RAW DATA Start Marker
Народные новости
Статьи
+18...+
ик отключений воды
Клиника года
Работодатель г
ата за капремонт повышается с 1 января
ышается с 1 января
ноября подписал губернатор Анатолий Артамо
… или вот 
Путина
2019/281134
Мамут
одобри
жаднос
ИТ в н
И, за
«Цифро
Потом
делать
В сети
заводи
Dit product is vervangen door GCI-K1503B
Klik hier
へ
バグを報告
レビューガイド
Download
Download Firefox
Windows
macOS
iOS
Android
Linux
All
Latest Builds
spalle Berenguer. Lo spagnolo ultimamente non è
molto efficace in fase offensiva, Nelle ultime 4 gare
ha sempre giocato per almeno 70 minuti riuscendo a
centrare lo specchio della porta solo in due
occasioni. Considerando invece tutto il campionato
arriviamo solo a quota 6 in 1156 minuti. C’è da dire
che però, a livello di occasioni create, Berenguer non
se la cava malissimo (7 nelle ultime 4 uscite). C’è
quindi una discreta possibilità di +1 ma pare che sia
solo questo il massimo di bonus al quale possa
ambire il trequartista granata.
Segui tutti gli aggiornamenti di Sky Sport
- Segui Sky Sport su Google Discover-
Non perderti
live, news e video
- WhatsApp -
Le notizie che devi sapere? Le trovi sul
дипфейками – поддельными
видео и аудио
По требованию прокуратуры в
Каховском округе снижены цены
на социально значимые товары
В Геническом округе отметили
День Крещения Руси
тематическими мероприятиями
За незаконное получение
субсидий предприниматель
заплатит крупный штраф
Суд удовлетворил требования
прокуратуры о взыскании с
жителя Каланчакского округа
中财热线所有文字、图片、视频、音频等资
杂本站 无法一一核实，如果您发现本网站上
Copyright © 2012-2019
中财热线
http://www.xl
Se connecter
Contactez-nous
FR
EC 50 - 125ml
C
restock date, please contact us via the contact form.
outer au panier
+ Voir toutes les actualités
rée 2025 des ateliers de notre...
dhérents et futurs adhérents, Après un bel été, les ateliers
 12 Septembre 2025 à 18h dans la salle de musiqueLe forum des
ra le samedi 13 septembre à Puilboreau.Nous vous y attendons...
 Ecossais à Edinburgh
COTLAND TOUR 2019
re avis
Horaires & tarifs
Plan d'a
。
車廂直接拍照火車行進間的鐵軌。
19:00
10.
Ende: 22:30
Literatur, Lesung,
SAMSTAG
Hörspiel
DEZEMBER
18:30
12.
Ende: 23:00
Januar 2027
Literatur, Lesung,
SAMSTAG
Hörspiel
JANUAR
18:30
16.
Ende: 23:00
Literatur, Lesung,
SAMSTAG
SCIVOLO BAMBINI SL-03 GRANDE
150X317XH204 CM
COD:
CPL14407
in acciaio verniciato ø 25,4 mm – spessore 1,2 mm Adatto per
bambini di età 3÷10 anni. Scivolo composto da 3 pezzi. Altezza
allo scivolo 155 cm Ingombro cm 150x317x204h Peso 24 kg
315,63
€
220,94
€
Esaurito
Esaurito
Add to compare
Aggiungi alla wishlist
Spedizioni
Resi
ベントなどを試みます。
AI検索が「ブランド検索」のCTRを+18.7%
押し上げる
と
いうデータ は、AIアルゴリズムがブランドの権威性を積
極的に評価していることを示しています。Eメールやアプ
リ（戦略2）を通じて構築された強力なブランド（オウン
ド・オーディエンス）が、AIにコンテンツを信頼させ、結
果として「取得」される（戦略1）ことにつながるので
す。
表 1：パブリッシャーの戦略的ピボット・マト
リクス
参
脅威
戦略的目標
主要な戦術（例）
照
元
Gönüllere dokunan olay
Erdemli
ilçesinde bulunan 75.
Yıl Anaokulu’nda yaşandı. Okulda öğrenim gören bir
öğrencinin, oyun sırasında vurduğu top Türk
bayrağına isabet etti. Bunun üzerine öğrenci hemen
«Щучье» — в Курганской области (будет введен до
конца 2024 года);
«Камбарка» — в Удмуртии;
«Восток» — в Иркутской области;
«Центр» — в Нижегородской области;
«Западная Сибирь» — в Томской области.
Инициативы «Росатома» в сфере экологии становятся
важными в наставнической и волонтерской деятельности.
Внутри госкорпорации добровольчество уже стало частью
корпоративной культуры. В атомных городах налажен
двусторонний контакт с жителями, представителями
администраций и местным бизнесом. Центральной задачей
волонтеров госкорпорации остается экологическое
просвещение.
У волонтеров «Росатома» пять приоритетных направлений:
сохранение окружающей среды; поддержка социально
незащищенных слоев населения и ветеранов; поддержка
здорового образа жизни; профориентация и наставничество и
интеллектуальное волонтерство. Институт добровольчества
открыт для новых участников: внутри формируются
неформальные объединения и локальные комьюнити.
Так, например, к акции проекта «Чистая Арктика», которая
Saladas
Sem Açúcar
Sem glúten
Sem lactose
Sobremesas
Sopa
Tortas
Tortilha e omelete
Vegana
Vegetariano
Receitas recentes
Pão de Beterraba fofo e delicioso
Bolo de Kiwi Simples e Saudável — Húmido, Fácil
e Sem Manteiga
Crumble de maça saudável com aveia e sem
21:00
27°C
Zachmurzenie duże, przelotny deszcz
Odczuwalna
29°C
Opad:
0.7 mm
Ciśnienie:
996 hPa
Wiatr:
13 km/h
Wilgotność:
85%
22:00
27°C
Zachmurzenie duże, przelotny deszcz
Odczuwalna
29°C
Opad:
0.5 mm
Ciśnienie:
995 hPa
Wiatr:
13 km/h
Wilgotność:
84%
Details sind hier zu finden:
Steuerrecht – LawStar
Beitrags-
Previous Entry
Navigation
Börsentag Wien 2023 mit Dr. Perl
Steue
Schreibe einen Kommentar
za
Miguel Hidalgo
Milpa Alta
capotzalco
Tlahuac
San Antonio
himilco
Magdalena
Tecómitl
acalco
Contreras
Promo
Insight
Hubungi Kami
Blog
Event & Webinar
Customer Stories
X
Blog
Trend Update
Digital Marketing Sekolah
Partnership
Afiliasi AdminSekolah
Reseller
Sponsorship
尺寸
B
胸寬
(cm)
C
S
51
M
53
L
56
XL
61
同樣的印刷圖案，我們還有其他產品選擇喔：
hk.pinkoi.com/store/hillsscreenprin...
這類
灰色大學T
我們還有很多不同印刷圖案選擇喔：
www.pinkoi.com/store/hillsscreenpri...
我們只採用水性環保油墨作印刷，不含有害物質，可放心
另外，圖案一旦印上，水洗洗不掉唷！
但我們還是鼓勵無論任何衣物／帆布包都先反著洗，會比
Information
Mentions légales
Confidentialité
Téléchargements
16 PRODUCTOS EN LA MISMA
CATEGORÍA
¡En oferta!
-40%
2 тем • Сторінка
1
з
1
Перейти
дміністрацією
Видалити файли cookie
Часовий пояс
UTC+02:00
RAW DATA End Marker
INSTRUCTIONS FOR THE TASK »
Reproduce the text of every item above line for line, without changing anything.

EXERCISE RESULT »
Народные новости
Статьи
+18...+
ик отключений воды
Клиника года
Работодатель г
ата за капремонт повышается с 1 января
ышается с 1 января
ноября подписал губернатор Анатолий Артамо
… или вот 
Путина
2019/281134
Мамут
одобри
жаднос
ИТ в н
И, за
«Цифро
Потом
делать
В сети
заводи
Dit product is vervangen door GCI-K1503B
Klik hier
へ
バグを報告
レビューガイド
Download
Download Firefox
Windows
macOS
iOS
Android
Linux
All
Latest Builds
spalle Berenguer. Lo spagnolo ultimamente non è
molto efficace in fase offensiva, Nelle ultime 4 gare
ha sempre giocato per almeno 70 minuti riuscendo a
centrare lo specchio della porta solo in due
occasioni. Considerando invece tutto il campionato
arriviamo solo a quota 6 in 1156 minuti. C’è da dire
che però, a livello di occasioni create, Berenguer non
se la cava malissimo (7 nelle ultime 4 uscite). C’è
quindi una discreta possibilità di +1 ma pare che sia
solo questo il massimo di bonus al quale possa
ambire il trequartista granata.
Segui tutti gli aggiornamenti di Sky Sport
- Segui Sky Sport su Google Discover-
Non perderti
live, news e video
- WhatsApp -
Le notizie che devi sapere? Le trovi sul
дипфейками – поддельными
видео и аудио
По требованию прокуратуры в
Каховском округе снижены цены
на социально значимые товары
В Геническом округе отметили
День Крещения Руси
тематическими мероприятиями
За незаконное получение
субсидий предприниматель
заплатит крупный штраф
Суд удовлетворил требования
прокуратуры о взыскании с
жителя Каланчакского округа
中财热线所有文字、图片、视频、音频等资
杂本站 无法一一核实，如果您发现本网站上
Copyright © 2012-2019
中财热线
http://www.xl
Se connecter
Contactez-nous
FR
EC 50 - 125ml
C
restock date, please contact us via the contact form.
outer au panier
+ Voir toutes les actualités
rée 2025 des ateliers de notre...
dhérents et futurs adhérents, Après un bel été, les ateliers
 12 Septembre 2025 à 18h dans la salle de musiqueLe forum des
ra le samedi 13 septembre à Puilboreau.Nous vous y attendons...
 Ecossais à Edinburgh
COTLAND TOUR 2019
re avis
Horaires & tarifs
Plan d'a
。
車廂直接拍照火車行進間的鐵軌。
19:00
10.
Ende: 22:30
Literatur, Lesung,
SAMSTAG
Hörspiel
DEZEMBER
18:30
12.
Ende: 23:00
Januar 2027
Literatur, Lesung,
SAMSTAG
Hörspiel
JANUAR
18:30
16.
Ende: 23:00
Literatur, Lesung,
SAMSTAG
SCIVOLO BAMBINI SL-03 GRANDE
150X317XH204 CM
COD:
CPL14407
in acciaio verniciato ø 25,4 mm – spessore 1,2 mm Adatto per
bambini di età 3÷10 anni. Scivolo composto da 3 pezzi. Altezza
allo scivolo 155 cm Ingombro cm 150x317x204h Peso 24 kg
315,63
€
220,94
€
Esaurito
Esaurito
Add to compare
Aggiungi alla wishlist
Spedizioni
Resi
ベントなどを試みます。
AI検索が「ブランド検索」のCTRを+18.7%
押し上げる
と
いうデータ は、AIアルゴリズムがブランドの権威性を積
極的に評価していることを示しています。Eメールやアプ
リ（戦略2）を通じて構築された強力なブランド（オウン
ド・オーディエンス）が、AIにコンテンツを信頼させ、結
果として「取得」される（戦略1）ことにつながるので
す。
表 1：パブリッシャーの戦略的ピボット・マト
リクス
参
脅威
戦略的目標
主要な戦術（例）
照
元
Gönüllere dokunan olay
Erdemli
ilçesinde bulunan 75.
Yıl Anaokulu’nda yaşandı. Okulda öğrenim gören bir
öğrencinin, oyun sırasında vurduğu top Türk
bayrağına isabet etti. Bunun üzerine öğrenci hemen
«Щучье» — в Курганской области (будет введен до
конца 2024 года);
«Камбарка» — в Удмуртии;
«Восток» — в Иркутской области;
«Центр» — в Нижегородской области;
«Западная Сибирь» — в Томской области.
Инициативы «Росатома» в сфере экологии становятся
важными в наставнической и волонтерской деятельности.
Внутри госкорпорации добровольчество уже стало частью
корпоративной культуры. В атомных городах налажен
двусторонний контакт с жителями, представителями
администраций и местным бизнесом. Центральной задачей
волонтеров госкорпорации остается экологическое
просвещение.
У волонтеров «Росатома» пять приоритетных направлений:
сохранение окружающей среды; поддержка социально
незащищенных слоев населения и ветеранов; поддержка
здорового образа жизни; профориентация и наставничество и
интеллектуальное волонтерство. Институт добровольчества
открыт для новых участников: внутри формируются
неформальные объединения и локальные комьюнити.
Так, например, к акции проекта «Чистая Арктика», которая
Saladas
Sem Açúcar
Sem glúten
Sem lactose
Sobremesas
Sopa
Tortas
Tortilha e omelete
Vegana
Vegetariano
Receitas recentes
Pão de Beterraba fofo e delicioso
Bolo de Kiwi Simples e Saudável — Húmido, Fácil
e Sem Manteiga
Crumble de maça saudável com aveia e sem
21:00
27°C
Zachmurzenie duże, przelotny deszcz
Odczuwalna
29°C
Opad:
0.7 mm
Ciśnienie:
996 hPa
Wiatr:
13 km/h
Wilgotność:
85%
22:00
27°C
Zachmurzenie duże, przelotny deszcz
Odczuwalna
29°C
Opad:
0.5 mm
Ciśnienie:
995 hPa
Wiatr:
13 km/h
Wilgotność:
84%
Details sind hier zu finden:
Steuerrecht – LawStar
Beitrags-
Previous Entry
Navigation
Börsentag Wien 2023 mit Dr. Perl
Steue
Schreibe einen Kommentar
za
Miguel Hidalgo
Milpa Alta
capotzalco
Tlahuac
San Antonio
himilco
Magdalena
Tecómitl
acalco
Contreras
Promo
Insight
Hubungi Kami
Blog
Event & Webinar
Customer Stories
X
Blog
Trend Update
Digital Marketing Sekolah
Partnership
Afiliasi AdminSekolah
Reseller
Sponsorship
尺寸
B
胸寬
(cm)
C
S
51
M
53
L
56
XL
61
同樣的印刷圖案，我們還有其他產品選擇喔：
hk.pinkoi.com/store/hillsscreenprin...
這類
灰色大學T
我們還有很多不同印刷圖案選擇喔：
www.pinkoi.com/store/hillsscreenpri...
我們只採用水性環保油墨作印刷，不含有害物質，可放心
另外，圖案一旦印上，水洗洗不掉唷！
但我們還是鼓勵無論任何衣物／帆布包都先反著洗，會比
Information
Mentions légales
Confidentialité
Téléchargements
16 PRODUCTOS EN LA MISMA
CATEGORÍA
¡En oferta!
-40%
2 тем • Сторінка
1
з
1
Перейти
дміністрацією
Видалити файли cookie
Часовий пояс
UTC+02:00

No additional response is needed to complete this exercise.